I'd say that one of the things that does - I would say always happens in the wake of pandemics is the the emphasis on the significant role of government. How do we actually deliver vaccines to a population? Well, you need state government. You need coordinating activity. And that is something that's likely not just to be the story of 2021, but given the fact that we're likely to be needing booster shots and grappling with variants, there will be a continual need and role for governments.

CORNISH: There are many people who have spent the last year thinking about, quote, "when things get back to normal," or when this is all over. Now that people have been living with this for a year, it's becoming more apparent that maybe things aren't going to be exactly the way they were. How do you think about that?

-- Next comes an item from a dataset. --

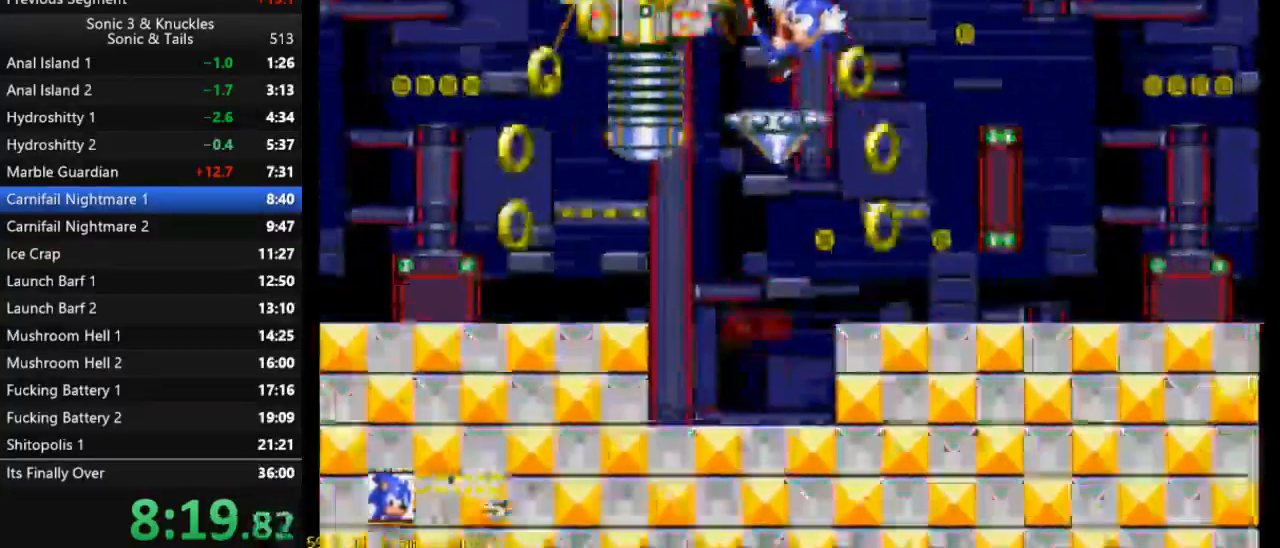
{"buttons": ["DPAD_DOWN"], "events": [[417, "DPAD_RIGHT", "down"], [483, "DPAD_RIGHT", "up"]]}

WAILOO: Well, I think it's unquestionable that things won't be exactly the way they were. You know, one of the things that happens with pandemics is we have this artificial idea that it will end on a certain date. But in fact, what's more likely to be the case is that the pandemic will have a very, very long tail and it will end unevenly.

You know, one of the sad realities of social inequality is that the pandemic reveals social inequality and accentuates it both in the run-up to the pandemic - that is to say, you have disproportionate deaths among people who are already in vulnerable positions. But you will also see that, and we are also seeing that, in the rollout of the vaccine. And you're also likely to see that in the unevenness that defines the end point of the pandemic itself. So the real danger is that one part of the population, the population that's privileged, declares an end to the pandemic before it actually ends for people who are not as privileged.

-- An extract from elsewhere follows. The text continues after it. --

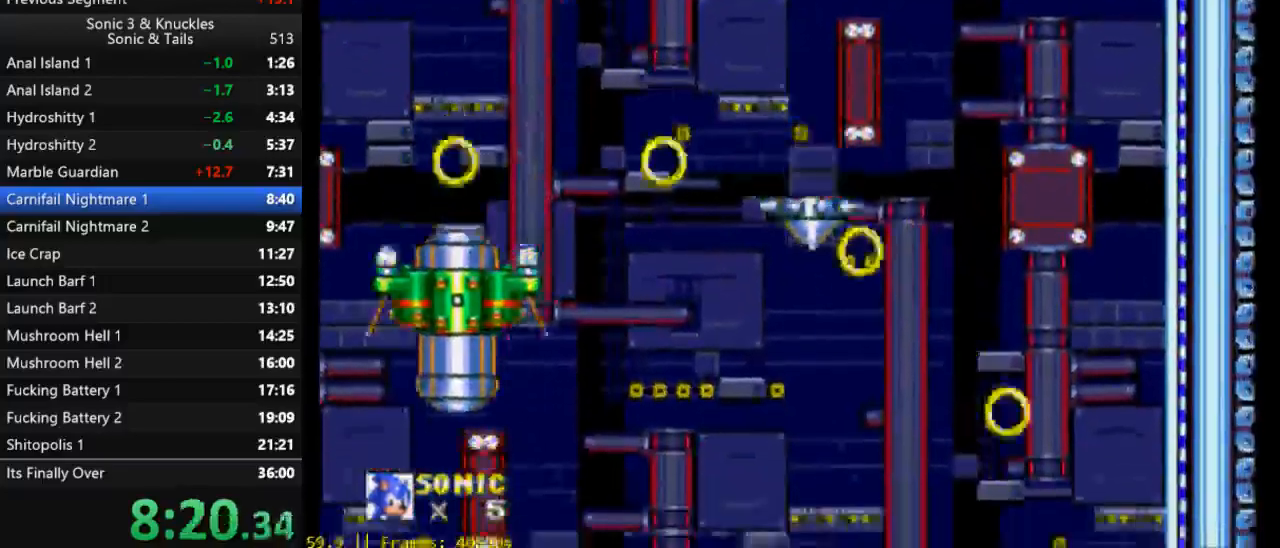
{"buttons": ["DPAD_DOWN"], "events": []}
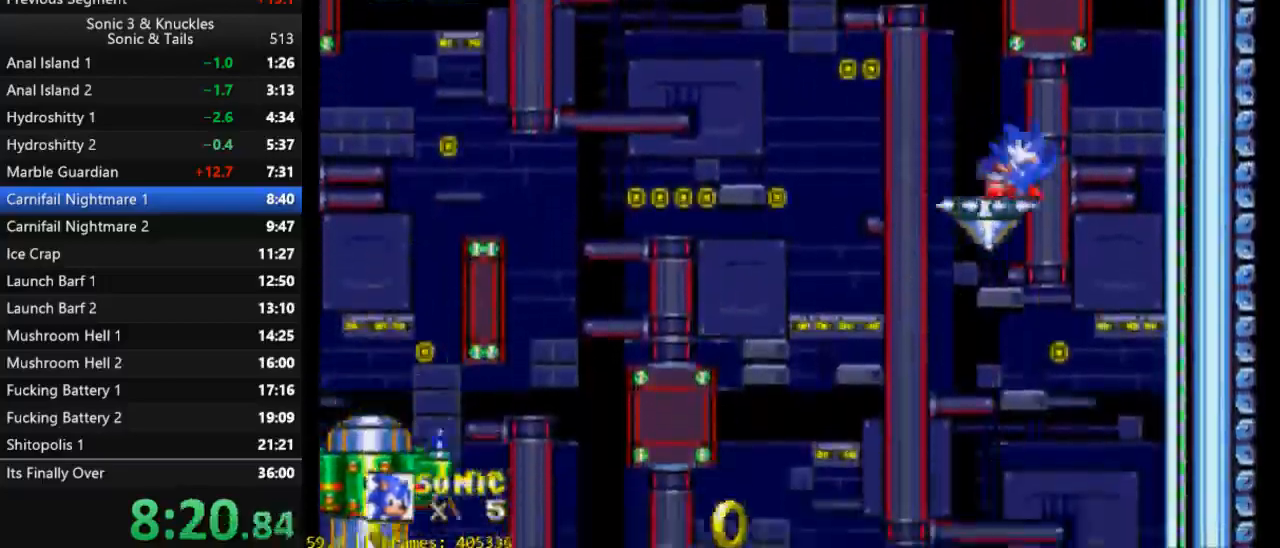
{"buttons": ["DPAD_DOWN"], "events": []}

The face of AIDS today is a chilling reminder. AIDS has not disappeared. Even though people would like to call the AIDS pandemic over, in the United States, there's, you know, 1.2 million cases and - guess what? - disproportionately Black Americans, disproportionately Latinx Americans affected by that still-ongoing pandemic. That's the problem that I think we're still grappling with, is the desire by many to open restaurants, to return to theaters, to, you know, have baseball games when baseball season comes back again and want desperately to get back to, quote, "normal" for all kinds of reasons and to sort of downplay the possible ripple effects in terms of adverse mortality.

CORNISH: Well, historian Keith Wailoo, thank you so much for talking with us about this.

WAILOO: Thank you.

CORNISH: That's Keith Wailoo of Princeton University.